Mardi 2 octobre 2007

Le travail au noir est légion dans les restaurants de l’Îlot sacré à Bruxelles, situé dans le cœur historique de la capitale, si l’on s’en tient au bilan établi par l’Inspection Régionale de l’Emploi.

Sur les 44 restaurants visités au cours des mois de juillet et d’août dernier, près de deux tiers étaient en infraction.

Les 44 visites ont eu lieu à raison de deux par jour et au même moment, histoire d’éviter le risque pour les inspecteurs d’être repérés.

En tout, 28 dossiers ont été ouverts, les 16 visites restantes n’ayant rien révélé d’irrégulier en matière de main-d’œuvre.

Ils ont trait, dans 9 cas, à l’occupation de travailleurs qui n’étaient ni en ordre de séjour, ni de permis de travail.

Trois P.V. ont été dressés pour des travailleurs qui n’étaient pas en ordre de permis de travail. Quatorze rapports ont été adressés à l’auditorat du travail pour des infractions pour lesquelles l’inspection régionale n’est pas compétente (absence de déclaration ONSS, mise au travail de chômeurs ou d’allocataires sociaux…).

Les infractions constatées ou soupçonnées en matière d’occupation de travailleurs étrangers concernent 15 travailleurs de 10 nationalités différentes. Les employeurs risquent un minimum de 15.000 euros d’amende par travailleur clandestin.

À la même période, l’Inspection Régionale de l’Emploi a contrôlé préventivement 44 établissements du secteur horeca situés en dehors de l’Îlot sacré. Ces contrôles ont révélé une majorité de situations régulières (36).

Parmi les 8 autres, quatre ont débouché sur la rédaction de procès-verbaux pour l’occupation de 11 travailleurs n’étant ni en ordre de séjour, ni de permis de travail. Un autre a porté sur une absence de permis de travail.

Le ministre bruxellois de l’Emploi Benoît Cerexhe s’est dit conforté dans sa volonté de faire de la lutte contre le travail au noir « scandaleux sur le plan humain », une priorité.

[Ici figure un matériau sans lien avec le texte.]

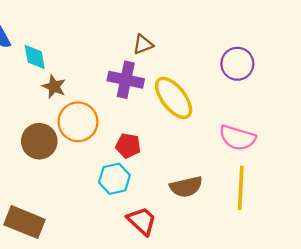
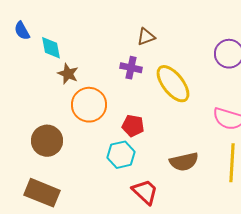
purple cross: (126, 80) -> (131, 68), size x0.7
brown circle: (39, 141) -> (47, 141), moved

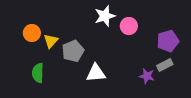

Selon lui, le travail au noir constitue une menace pour l’emploi en Région bruxelloise, en particulier dans l’horeca dont trois quarts des postes de travail sont occupés par des habitants de la capitale.

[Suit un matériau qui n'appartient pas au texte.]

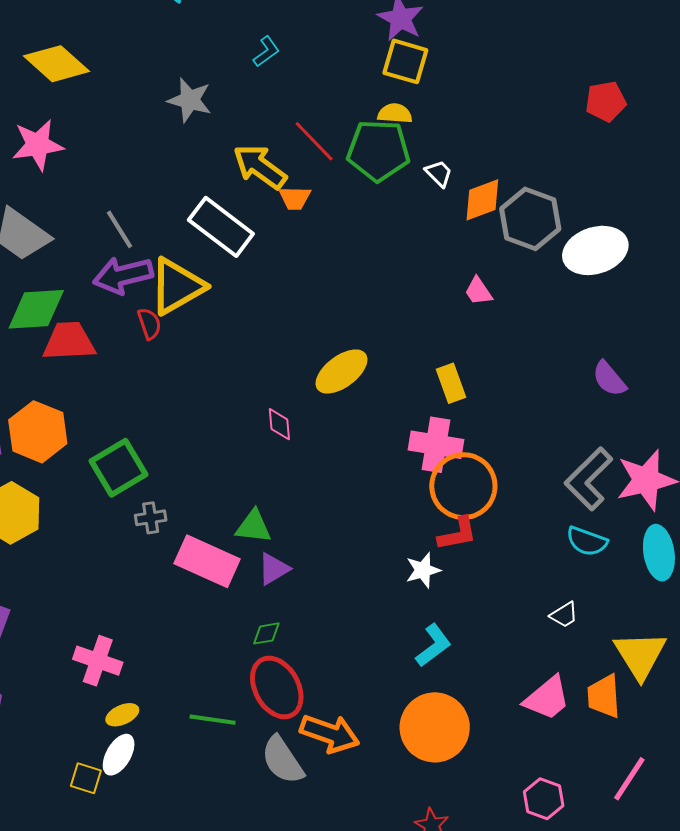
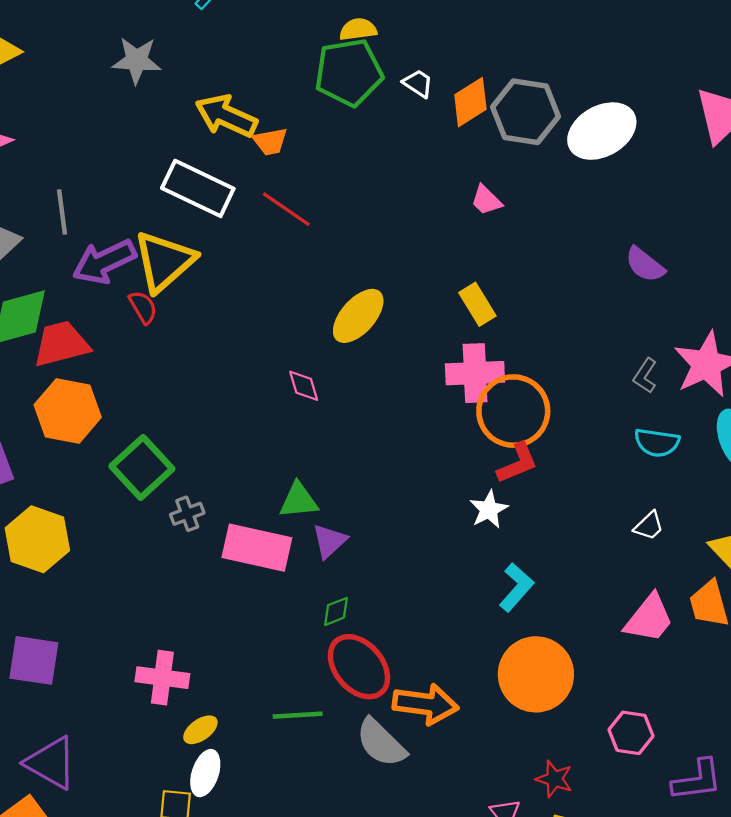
red line: (314, 141) -> (286, 209), moved
gray line: (119, 229) -> (62, 212), moved, turned 36
orange hexagon: (38, 432) -> (68, 411), moved
gray L-shape: (589, 479) -> (645, 376), size x0.5
pink hexagon: (544, 799) -> (631, 733), moved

Il crée aussi des distorsions de concurrence entre les entreprises qui respectent les règles du jeu et en supportent les coûts, et celles qui épargnent sur les coûts en sortant du cadre légal.

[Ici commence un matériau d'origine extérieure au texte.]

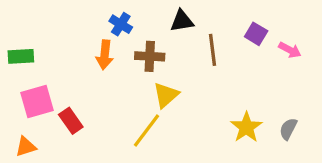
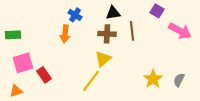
purple square: (256, 34) -> (157, 11), moved
pink arrow: (290, 50) -> (180, 31), size x1.6
brown cross: (150, 56) -> (107, 34), moved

Toujours d’après le ministre, la lutte contre le travail en noir s’est intensifiée à Bruxelles au cours des dernières années.

Le personnel de l’inspection régionale (28 personnes) a doublé depuis 2004. Il a permis de faire passer le nombre de contrôles de 767 en 2005 à 1775 en 2006.

Après s’être attardée aux secteurs de la construction et de l’horeca, l’inspection pourrait s’intéresser de plus près à celui de la confection.

« Mais les restaurateurs de l’Îlot Sacré et des lieux touristiques peuvent être prévenus : des contrôles, il y en aura encore », a averti le ministre Cerexhe.